O anuncio foi feito pelo próprio artista e pela produtora Every Thing is New, numa publicação no seu site, dando conta que depois de mais de dois meses em silêncio, o Campo Pequeno volta a abrir as suas portas para receber Dino D’Santiago, um dos actuais “nomes incontornáveis” da música portuguesa.

O artista, que divulgou no início do mês de Abril, nas plataformas digitais, o seu novo trabalho discográfico “kriola”, que bebe dos ritmos de Santiago, Lisboa, Londres, Lagos e Luanda, vai ter a oportunidade de brindar o público com novas sonoridades.

“Temas como “Kriolu” (feat Julinho KSD) ou “Roda” vão fazer parte desta celebração tão esperada como necessária, contagiando o público com os ritmos criados entre Londres e Lisboa, canções de voz envolvente, filtros electrónicos e ritmos como o batuque ou o funaná”, anunciou a produtora que também aproveitou para lembrar ao público que o uso de máscara é obrigatório, à luz das normas de combate à covid-19.

Os bilhetes para o concerto custam entre 5 euros e 10 euros.

“kriola”, que surge depois do “Mundu Nôbu” (2018), segundo dissera o artista, no mês de Abril, é um álbum de “Amor em tempo de guerra”.

Este álbum foi feito de Janeiro de 2019 a Fevereiro de 2020 entre Lisboa (Portugal) e Londres (Inglaterra), onde o artista ia ao encontro dos seus produtores Paul Seiji e Apollo, para criá-lo.
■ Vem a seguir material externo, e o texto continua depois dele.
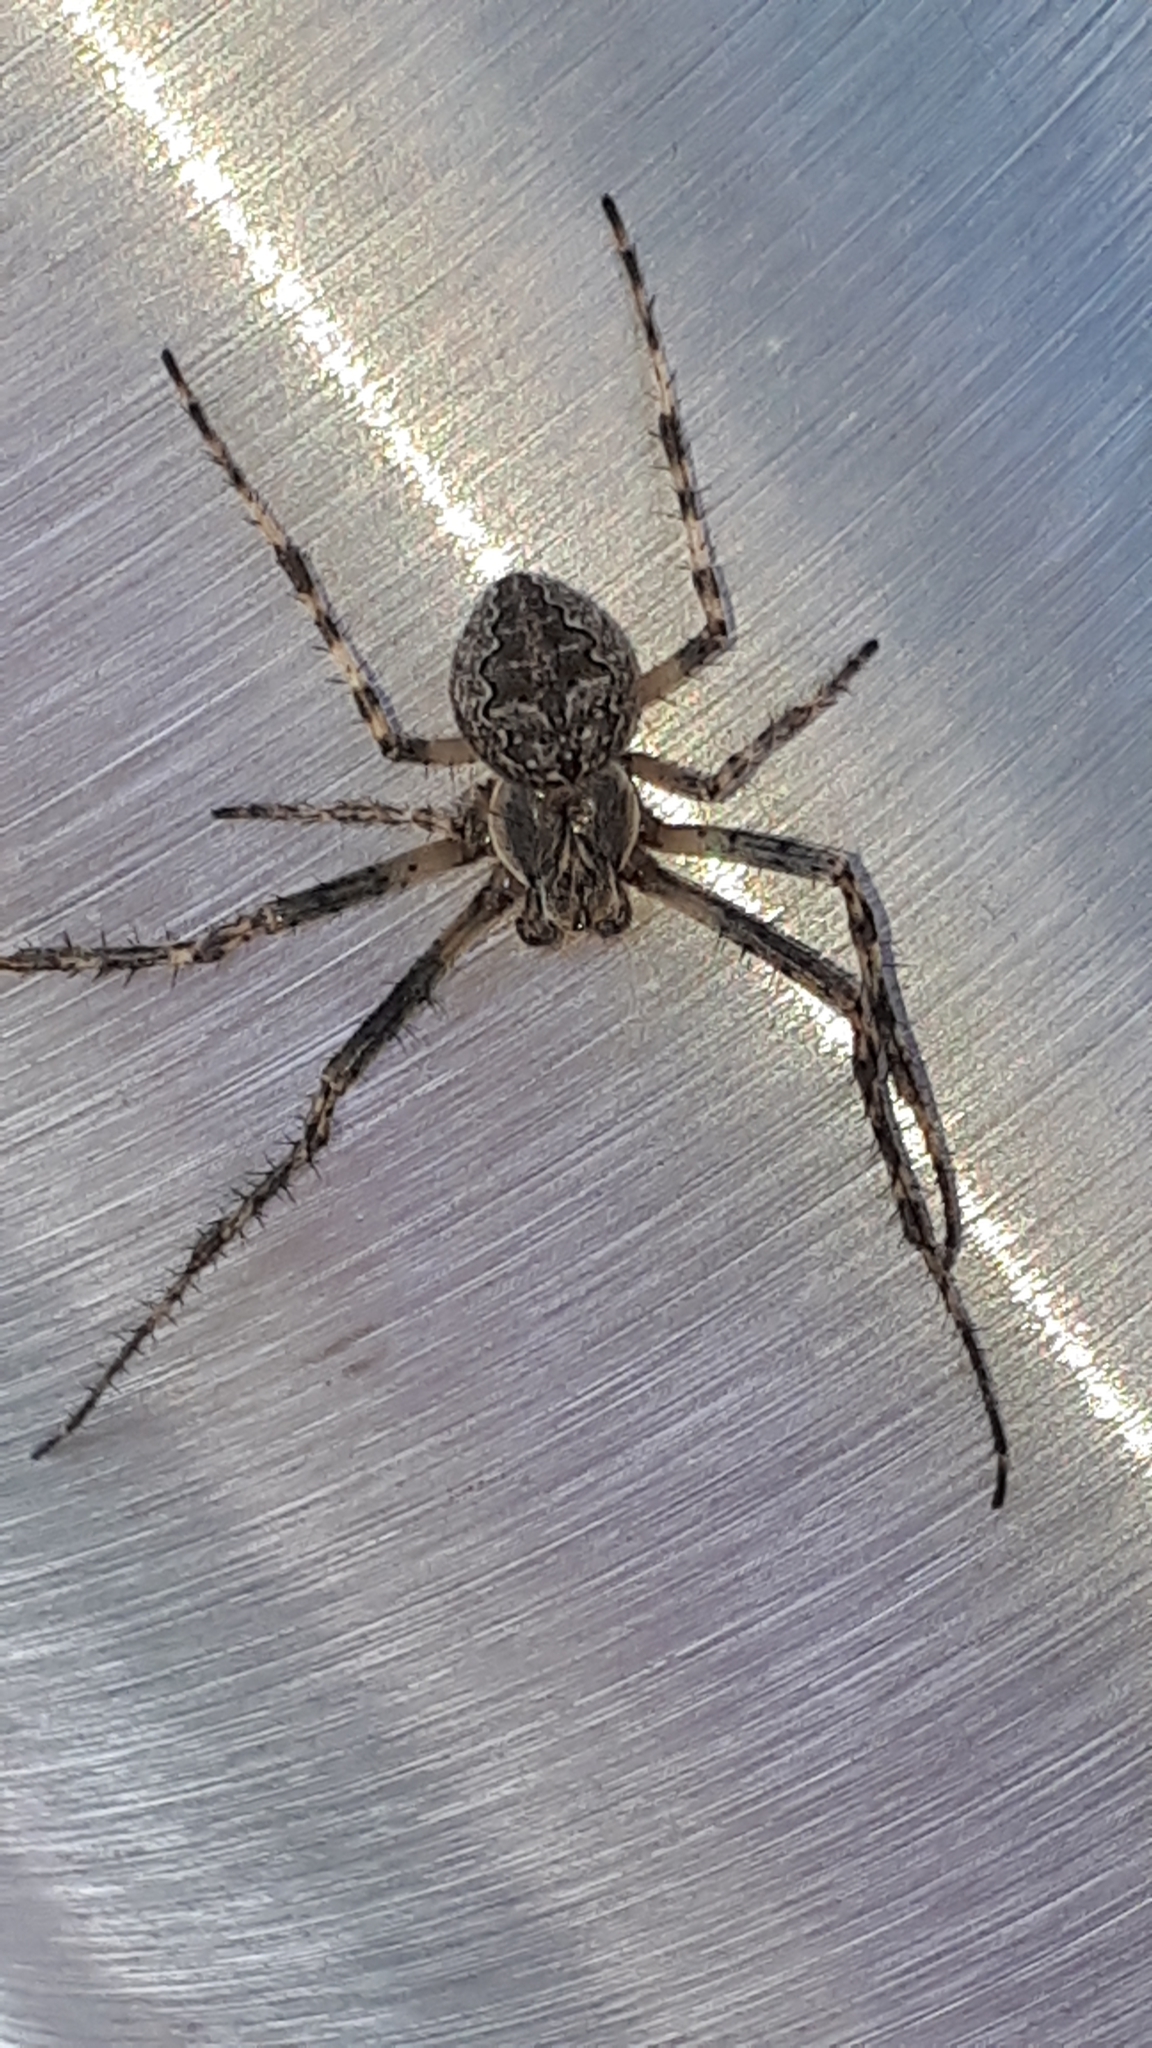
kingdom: Animalia
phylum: Arthropoda
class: Arachnida
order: Araneae
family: Araneidae
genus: Larinioides
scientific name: Larinioides ixobolus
“Pela primeira vez, em 16 anos de carreira, isolei-me do mundo para compor, sem distracções, saídas à noite, nem outro compromisso a não ser com a criação. Kriola bebeu sabores de Santiago, Lisboa, Londres, Lagos (Nigéria) e Luanda (Angola)”, escrevera na sua página no Facebook e Instagram.

A “cachupa” instrumental, desta vez, segundo o artista, viajou do batuku ao ozonto, da coladeira ao grime, sempre com o “tempero” final dado pelo funaná que “descansa no arriscar” de um tarraxo.

Para Dino d´Santiago, “Kriola” é a sua obra “mais completa” no que diz respeito à mensagem e ao som que ele pretende eternizar, e é ainda o seu álbum “mais activista, onde a Morabeza da linha de Sintra fixa que o crioulo é a segunda língua mais falada na capital portuguesa”.

“Esta `kriola´ é a revolução e emancipação cultural, é a crença de que chegou a hora de acreditarmos na riqueza rítmica das nossas claves e reclamamos por um lugar, que é de todos nós”, enfatizou.

O propósito deste álbum, segundo o músico, vem mesmo com a missão de levar o mundo que lhe inspira, para perto das famílias que neste momento são obrigadas a estar dentro de suas casas.

“Morabeza”, “Roda”, “My Lover”, “kriolu”, “Kem ki flau”, “Arriscar”, “Sófia” e “Nhôs Obi”, são os oitos temas que compõem este álbum que contou com a participação dos músicos Seiji, Banko, Pedro, Kalaf Epalanga, Toty Sa´Med, Djodje Almeida, Toni Economides, e dos ‘rappers’ Julinho KSD e Vado MkKA.